◆ WORK TO BE COMPLETED: In the records below, tally each line that contains the word "Requisites" and give the total only.

◆ AVAILABLE DATA:

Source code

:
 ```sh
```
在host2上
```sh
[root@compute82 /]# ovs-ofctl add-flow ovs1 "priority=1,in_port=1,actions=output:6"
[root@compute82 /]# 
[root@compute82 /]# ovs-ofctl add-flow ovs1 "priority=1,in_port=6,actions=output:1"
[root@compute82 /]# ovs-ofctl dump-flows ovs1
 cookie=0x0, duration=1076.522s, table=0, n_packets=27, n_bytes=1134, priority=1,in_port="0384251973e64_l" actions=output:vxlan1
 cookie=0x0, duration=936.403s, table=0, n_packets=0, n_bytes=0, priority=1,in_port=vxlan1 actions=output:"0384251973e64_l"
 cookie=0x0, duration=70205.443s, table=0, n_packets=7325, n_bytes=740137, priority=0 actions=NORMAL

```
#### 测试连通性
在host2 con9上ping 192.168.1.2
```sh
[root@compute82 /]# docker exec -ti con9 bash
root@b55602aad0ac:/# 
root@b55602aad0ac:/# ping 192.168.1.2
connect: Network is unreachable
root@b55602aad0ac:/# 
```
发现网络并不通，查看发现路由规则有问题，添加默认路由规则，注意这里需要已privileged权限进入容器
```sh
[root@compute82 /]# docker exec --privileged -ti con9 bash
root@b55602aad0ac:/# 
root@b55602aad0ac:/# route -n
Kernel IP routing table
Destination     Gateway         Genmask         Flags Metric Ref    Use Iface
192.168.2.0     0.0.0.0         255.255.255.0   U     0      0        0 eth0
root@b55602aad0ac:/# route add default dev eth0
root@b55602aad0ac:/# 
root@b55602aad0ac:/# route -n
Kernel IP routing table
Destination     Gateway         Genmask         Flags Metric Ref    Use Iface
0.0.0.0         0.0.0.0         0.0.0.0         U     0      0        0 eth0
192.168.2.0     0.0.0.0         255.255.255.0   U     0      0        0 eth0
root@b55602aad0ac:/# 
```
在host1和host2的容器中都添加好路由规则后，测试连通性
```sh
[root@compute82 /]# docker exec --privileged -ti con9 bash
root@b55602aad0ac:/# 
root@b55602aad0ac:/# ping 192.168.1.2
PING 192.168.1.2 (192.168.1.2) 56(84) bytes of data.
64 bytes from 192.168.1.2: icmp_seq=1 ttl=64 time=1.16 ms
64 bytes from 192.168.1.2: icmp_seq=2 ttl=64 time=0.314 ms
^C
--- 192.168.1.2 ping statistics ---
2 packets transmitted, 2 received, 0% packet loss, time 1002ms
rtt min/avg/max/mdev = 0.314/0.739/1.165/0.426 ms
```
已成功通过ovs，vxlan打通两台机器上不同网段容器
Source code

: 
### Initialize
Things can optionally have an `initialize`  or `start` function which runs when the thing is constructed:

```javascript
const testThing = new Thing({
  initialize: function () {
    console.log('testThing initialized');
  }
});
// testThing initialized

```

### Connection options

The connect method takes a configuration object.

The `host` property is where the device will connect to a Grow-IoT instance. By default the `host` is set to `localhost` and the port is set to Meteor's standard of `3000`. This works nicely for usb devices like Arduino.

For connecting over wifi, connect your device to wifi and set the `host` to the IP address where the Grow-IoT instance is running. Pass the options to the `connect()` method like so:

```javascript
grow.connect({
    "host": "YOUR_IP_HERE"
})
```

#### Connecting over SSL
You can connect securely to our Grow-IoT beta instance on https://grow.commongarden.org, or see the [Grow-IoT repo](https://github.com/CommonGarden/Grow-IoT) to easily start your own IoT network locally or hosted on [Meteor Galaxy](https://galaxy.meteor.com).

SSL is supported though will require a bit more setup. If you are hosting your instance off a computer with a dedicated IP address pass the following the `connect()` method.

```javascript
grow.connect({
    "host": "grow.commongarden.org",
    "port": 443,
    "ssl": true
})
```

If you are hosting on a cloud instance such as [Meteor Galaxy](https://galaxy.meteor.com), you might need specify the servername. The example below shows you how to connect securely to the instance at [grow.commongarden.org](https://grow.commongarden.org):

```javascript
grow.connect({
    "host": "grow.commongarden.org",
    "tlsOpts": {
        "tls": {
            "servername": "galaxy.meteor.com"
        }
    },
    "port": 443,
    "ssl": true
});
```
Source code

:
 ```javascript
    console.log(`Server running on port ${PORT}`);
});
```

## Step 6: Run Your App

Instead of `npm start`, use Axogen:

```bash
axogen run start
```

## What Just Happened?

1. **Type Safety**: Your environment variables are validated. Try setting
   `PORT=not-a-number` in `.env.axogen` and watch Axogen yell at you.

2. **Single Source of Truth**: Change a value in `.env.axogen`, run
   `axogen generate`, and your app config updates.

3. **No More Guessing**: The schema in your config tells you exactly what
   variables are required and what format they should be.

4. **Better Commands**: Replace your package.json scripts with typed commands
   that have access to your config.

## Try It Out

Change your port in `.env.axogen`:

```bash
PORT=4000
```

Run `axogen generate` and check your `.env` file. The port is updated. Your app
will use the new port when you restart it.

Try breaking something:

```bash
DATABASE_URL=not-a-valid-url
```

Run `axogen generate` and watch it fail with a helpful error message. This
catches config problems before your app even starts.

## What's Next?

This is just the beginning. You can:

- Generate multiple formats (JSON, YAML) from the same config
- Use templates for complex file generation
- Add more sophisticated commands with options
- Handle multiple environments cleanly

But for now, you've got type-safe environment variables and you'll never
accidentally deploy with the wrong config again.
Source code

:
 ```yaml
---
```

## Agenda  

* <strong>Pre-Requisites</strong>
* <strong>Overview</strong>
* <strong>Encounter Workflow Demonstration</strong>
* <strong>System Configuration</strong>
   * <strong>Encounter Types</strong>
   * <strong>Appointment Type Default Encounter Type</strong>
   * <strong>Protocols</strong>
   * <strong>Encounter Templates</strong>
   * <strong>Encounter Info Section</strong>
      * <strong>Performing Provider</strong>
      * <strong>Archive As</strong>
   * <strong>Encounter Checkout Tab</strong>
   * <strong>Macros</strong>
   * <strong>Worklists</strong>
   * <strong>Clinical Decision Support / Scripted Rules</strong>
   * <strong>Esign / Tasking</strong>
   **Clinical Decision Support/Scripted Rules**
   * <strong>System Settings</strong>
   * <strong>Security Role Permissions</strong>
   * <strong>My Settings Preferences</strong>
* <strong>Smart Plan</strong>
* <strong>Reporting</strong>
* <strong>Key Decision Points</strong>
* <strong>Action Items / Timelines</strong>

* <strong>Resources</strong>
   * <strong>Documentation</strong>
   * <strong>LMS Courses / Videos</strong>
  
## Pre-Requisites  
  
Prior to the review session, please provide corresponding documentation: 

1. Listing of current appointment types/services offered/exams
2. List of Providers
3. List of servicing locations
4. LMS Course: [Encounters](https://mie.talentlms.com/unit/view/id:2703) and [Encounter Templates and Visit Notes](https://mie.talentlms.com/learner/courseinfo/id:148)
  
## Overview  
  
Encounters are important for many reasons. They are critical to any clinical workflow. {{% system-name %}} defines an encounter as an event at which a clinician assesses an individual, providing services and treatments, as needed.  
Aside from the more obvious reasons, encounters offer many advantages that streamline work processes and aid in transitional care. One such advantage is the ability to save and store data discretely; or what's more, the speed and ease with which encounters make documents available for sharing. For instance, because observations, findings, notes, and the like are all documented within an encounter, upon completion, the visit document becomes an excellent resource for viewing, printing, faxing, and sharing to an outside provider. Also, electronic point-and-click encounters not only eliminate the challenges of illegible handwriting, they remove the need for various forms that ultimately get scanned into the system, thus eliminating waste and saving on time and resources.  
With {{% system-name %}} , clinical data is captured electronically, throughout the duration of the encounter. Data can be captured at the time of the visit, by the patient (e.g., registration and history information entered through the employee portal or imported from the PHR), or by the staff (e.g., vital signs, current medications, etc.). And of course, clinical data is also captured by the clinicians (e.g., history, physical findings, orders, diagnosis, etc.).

◆ RESULT FOR THIS TASK: 2